In The Bahamas, getting decent internet involved a ferry ride and car rental from “Fritz” to get to a phone store on another island.  Some cruisers were using Star Link in The Bahamas and they loved it, but we had already invested in an Iridium, so a local Mi-Fi was a less expensive option. (See John Garner’s blog, “Sailing with Starlink Internet”).

Our folding bikes were a game changer for the entire trip. We saw so much more in every place we visited and it made getting provisions possible and/or so much easier. “Our” grocery store on Green Turtle Cay was 10 miles, round trip, from marina, so we got great exercise while we food shopped…which means we earned a few loaves of local homemade coconut bread. (John Maull has a wonderful blog on "Folding Bikes and Sailboats".)

Finally, we had a water maker installed prior to this trip, but found that we would have been OK without it since we had access to marinas more often than anticipated. However, given the variability of marina water, even in the US, we took a cue from fellow cruisers and started using a simple RV water filter on every fill-up. We did see quite a bit of grit, etc. in that filter. We also use Aqua Mega Clean Tabs in our tanks and a Seagull filter at our galley tap, so we felt good about our water for the entire trip.

Power of the People

Connecting with other cruisers during the trip was a game changer. One couple with the same boat as us (a Caliber 40), was shocked that we didn’t love our stay sail. For them it was their favorite sail – first up/last down.  We started trying our stay sail in different conditions and, WOW! The tiny bit more speed it gave us on long passages meant arriving a few hours earlier. And in gusty overpowering winds like ones we encountered coming out of the Cape Cod Canal, using the stay sail with a deeply reefed genoa took away much of the weather helm and heel while keeping our speed up. 

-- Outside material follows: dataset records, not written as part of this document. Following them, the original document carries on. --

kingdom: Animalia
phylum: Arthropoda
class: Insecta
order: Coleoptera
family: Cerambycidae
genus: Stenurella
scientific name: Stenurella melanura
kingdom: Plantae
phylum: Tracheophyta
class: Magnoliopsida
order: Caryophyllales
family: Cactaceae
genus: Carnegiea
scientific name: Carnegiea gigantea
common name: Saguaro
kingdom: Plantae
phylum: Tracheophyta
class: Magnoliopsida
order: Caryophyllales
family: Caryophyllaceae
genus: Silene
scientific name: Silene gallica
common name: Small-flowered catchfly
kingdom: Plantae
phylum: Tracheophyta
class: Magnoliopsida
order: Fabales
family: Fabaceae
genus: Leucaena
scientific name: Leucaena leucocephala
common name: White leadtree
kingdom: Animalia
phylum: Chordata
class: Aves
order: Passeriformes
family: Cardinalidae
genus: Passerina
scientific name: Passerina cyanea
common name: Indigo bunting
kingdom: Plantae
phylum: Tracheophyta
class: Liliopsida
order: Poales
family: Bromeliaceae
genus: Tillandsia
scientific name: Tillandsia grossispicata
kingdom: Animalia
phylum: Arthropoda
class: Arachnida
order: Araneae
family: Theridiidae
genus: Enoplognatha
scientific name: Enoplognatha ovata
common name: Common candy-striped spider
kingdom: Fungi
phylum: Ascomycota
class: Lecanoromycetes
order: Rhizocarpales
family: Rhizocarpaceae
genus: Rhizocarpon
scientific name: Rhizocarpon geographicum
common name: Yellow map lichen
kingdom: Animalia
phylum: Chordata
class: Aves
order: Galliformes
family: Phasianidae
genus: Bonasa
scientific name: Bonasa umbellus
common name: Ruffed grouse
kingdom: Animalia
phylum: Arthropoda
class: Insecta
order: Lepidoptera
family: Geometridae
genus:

A cruiser we randomly met in the laundromat in Beaufort, NC told us about an online navigation aid (Bob 423) to avoid the many, many shallow spots from shoaling on the ICW. Most people run aground in the ICW, as we did TWICE on a previous trip while in the middle of the channel.  With “Bob” with us at the helm on this trip, we cruised through. “In Bob We Trust”.

A few Facebook Groups were helpful. One related to the ICW alerted us to a stuck bridge way before the official Coast Guard announcement came out. Another in The Bahamas kept us posted on local happenings, like what day the fresh produce farm would be open each week.  With all social media, you do sometimes have to filter through the comments! There is just some wrong stuff out there. 

And of course, when heading offshore, it’s prudent to have a “float plan” just in case something goes wrong. Having a BWSC friend keep track of us for our offshore passages provided a great level of comfort. John Garner graciously “volunteered” to be our contact who we’d notify at the start and finish of our overnight passages (he usually knew we arrived before we let him know!). We tried non-sailing friends/family in the past, but they seem to worry too much or not enough! Using someone who understands sailing worked out a lot better for us.

Overall, we had a wonderful trip and will never forget the places we visited or people we met and helped us on our way.  In one season, we barely scratched the surface of the many different ways to get to The Bahamas, which includes long offshore passages, Salty Dog Rallys, staying in the ICW and/or short passages down the coast. And The Bahamas is such a huge cruising area, we saw only one small piece of it in one season.  

We ran from cold weather and emptying anchorages going south in the fall and eased into warming temperatures and slowly filling anchorages heading north in the spring. We have a surreal feeling that we’re at the end of our sailing season and should be getting the boat ready for storage when our sailing season in New England has just begun.  We hope to see our fellow BWSC sailor out there soon!